::: Given data :::

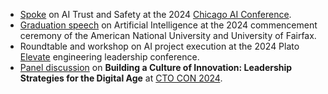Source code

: - [Spoke](https://chicagoaiweek.com/speaker/manas-talukdar/) on AI Trust and Safety at the 2024 [Chicago AI Conference](https://chicagoaiweek.com).
- [Graduation speech](https://www.youtube.com/watch?v=zQXnush_qrA&t=789s) on Artificial Intelligence at the 2024 commencement ceremony of the American National University and University of Fairfax.
- Roundtable and workshop on AI project execution at the 2024 Plato [Elevate](https://www.platohq.com/events/elevate) engineering leadership conference.
- [Panel discussion](https://www.youtube.com/watch?v=HPz8WcOd1Hk&list=PL_L8y6vMp5V1bOhwunELfKr0byviF4Wo1&index=12) on **Building a Culture of Innovation: Leadership Strategies for the Digital Age** at [CTO CON 2024](https://www.ctocon.remotebase.com/).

:::

Change every "2024" in the data above to "2025" and leave everything else as it is. Leave the pictures out of your output.

Source code

: - [Spoke](https://chicagoaiweek.com/speaker/manas-talukdar/) on AI Trust and Safety at the 2025 [Chicago AI Conference](https://chicagoaiweek.com).
- [Graduation speech](https://www.youtube.com/watch?v=zQXnush_qrA&t=789s) on Artificial Intelligence at the 2025 commencement ceremony of the American National University and University of Fairfax.
- Roundtable and workshop on AI project execution at the 2025 Plato [Elevate](https://www.platohq.com/events/elevate) engineering leadership conference.
- [Panel discussion](https://www.youtube.com/watch?v=HPz8WcOd1Hk&list=PL_L8y6vMp5V1bOhwunELfKr0byviF4Wo1&index=12) on **Building a Culture of Innovation: Leadership Strategies for the Digital Age** at [CTO CON 2025](https://www.ctocon.remotebase.com/).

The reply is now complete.